*Study text:*

|---|

Saturday, January 14, 2012

Weekly Info 01/13/2012

The one bright spot in the world is the resilience of the US economy, not re-entering the recession so widely forecast last fall, and so far impervious to events in Europe. A surge in consumer credit (10% annual growth rate in November) may or may not indicate consumer and banking revival, or survive revision, but beats contraction. Consumer confidence numbers are in a sustained rise, sometimes correlating with a better job market. Tempering that enthusiasm, the ballyhooed holiday retail sales did not take place: fibbers on the stock-market channels oversold a mere point-one percent gain in December sales. Small-biz surveyor NFIB found a fourth-straight monthly gain, but shallow- slope, net index no better than last January. On concern for the rest of the world, 10-year T-notes have fallen to 1.85% today, but there is no mortgage follow-through, largely because of the unspeakably stupid mortgage-rate surcharge imposed to pay for part of the Social Security tax cut.

Thursday, January 12, 2012

Foreclosures Post Big Drop, Reaching 2007 Levels

Foreclosure filings posted a 33 percent drop in 2011, falling to their lowest levels since 2007, RealtyTrac reports.

During 2011, one in every 69 homes received a foreclosure filing and 804,000 homes were repossessed — compared to 1.05 million homes that were repossessed during the foreclosure crisis peak in 2010, according to RealtyTrac.

Foreclosures have plagued many communities, putting downward pressure on overall home prices. In the past five years, more than 4 million homes have been lost to foreclosure.

So is the worst finally over for the housing market?

Not yet, analysts say. Banks took more time to process foreclosures last year, which explains some of the declines, housing analysts note. In fact, the average process time for a foreclosure rose to 348 days in the fourth quarter, up from 305 days one year prior.

RealtyTrac CEO Brandon Moore says that while he expects foreclosures to increase in 2012, he also expects foreclosures to stay well below the 2010 peak. Refinancing programs, such as the government’s Home Affordable Modification Program, are helping more borrowers lower their payments and avoid foreclosure, Moore says.

Still, the biggest problems with foreclosures remains centered in certain areas, particularly where investors helped drive up home prices during the housing boom. For example, Nevada remains the No. 1 foreclosure hot-spot, in which one out of every 16 households received some kind of default notice during 2011. Arizona and California also are continuing to face some of the highest foreclosure rates in the country too, according to RealtyTrac data.

Friday, January 6, 2012

Commentary 1/6/2012

It is an election year. In addition to the distorted economic "analysis" offered by the ever-cheerful stock-market channels, CNBC and Bloomberg, all year long this year political interests will add their garbled gabble. Today's reports of 200,000 new jobs in December and unemployment down from 8.7% to 8.5% were greeted with happy bugles from the usual suspects. Ignore that and watch the markets themselves. Interest rates rise on legitimate good news; today's 10-year T-note yield has fallen to 1.94%, and mortgages are near 4.00% again. The stock market rises on good news, and today it is flat to down. 200,000 jobs is good news, but year-over-year earnings have risen only 2.1%. A few back to work, but not the job that it was. And even if employment growth persists at that level, and new unemployment claims stay down as they were in December from 400,000 weekly, it's not enough to dent the job losses since 2007.

|---|

*To do:*
According to the economy and housing posts, how many homes were repossessed during 2011? The lines that follow come from a separate source.

|---|

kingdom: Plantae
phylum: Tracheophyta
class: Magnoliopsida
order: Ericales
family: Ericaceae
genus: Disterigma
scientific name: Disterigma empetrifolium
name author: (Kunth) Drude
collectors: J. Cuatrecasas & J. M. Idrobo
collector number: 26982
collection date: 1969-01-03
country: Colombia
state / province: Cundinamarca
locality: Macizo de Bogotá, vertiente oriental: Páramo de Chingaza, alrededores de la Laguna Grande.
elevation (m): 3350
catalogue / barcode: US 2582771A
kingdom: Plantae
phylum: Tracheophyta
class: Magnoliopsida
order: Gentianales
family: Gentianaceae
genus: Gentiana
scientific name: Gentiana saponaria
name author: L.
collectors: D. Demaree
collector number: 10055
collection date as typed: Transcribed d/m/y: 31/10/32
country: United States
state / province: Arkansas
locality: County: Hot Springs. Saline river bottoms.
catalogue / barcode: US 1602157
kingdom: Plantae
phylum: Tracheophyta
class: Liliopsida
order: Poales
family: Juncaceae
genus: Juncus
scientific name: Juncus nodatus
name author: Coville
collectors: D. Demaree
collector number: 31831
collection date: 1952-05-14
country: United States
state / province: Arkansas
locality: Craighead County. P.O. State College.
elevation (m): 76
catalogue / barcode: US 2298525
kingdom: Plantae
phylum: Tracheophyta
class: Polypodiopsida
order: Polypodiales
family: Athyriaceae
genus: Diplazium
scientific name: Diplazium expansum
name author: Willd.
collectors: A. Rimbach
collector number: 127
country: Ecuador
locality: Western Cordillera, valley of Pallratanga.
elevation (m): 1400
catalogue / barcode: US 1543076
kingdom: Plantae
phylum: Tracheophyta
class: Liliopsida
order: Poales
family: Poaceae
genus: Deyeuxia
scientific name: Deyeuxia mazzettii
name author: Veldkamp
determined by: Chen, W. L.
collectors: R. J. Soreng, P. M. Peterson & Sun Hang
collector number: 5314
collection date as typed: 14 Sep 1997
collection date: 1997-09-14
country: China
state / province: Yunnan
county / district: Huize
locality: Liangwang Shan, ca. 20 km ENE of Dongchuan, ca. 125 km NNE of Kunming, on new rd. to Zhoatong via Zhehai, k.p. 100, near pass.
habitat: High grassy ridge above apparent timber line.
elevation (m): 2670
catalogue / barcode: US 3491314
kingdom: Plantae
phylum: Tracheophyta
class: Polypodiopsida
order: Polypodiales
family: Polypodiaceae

|---|

*The completed task:*
804,000 homes were repossessed during 2011.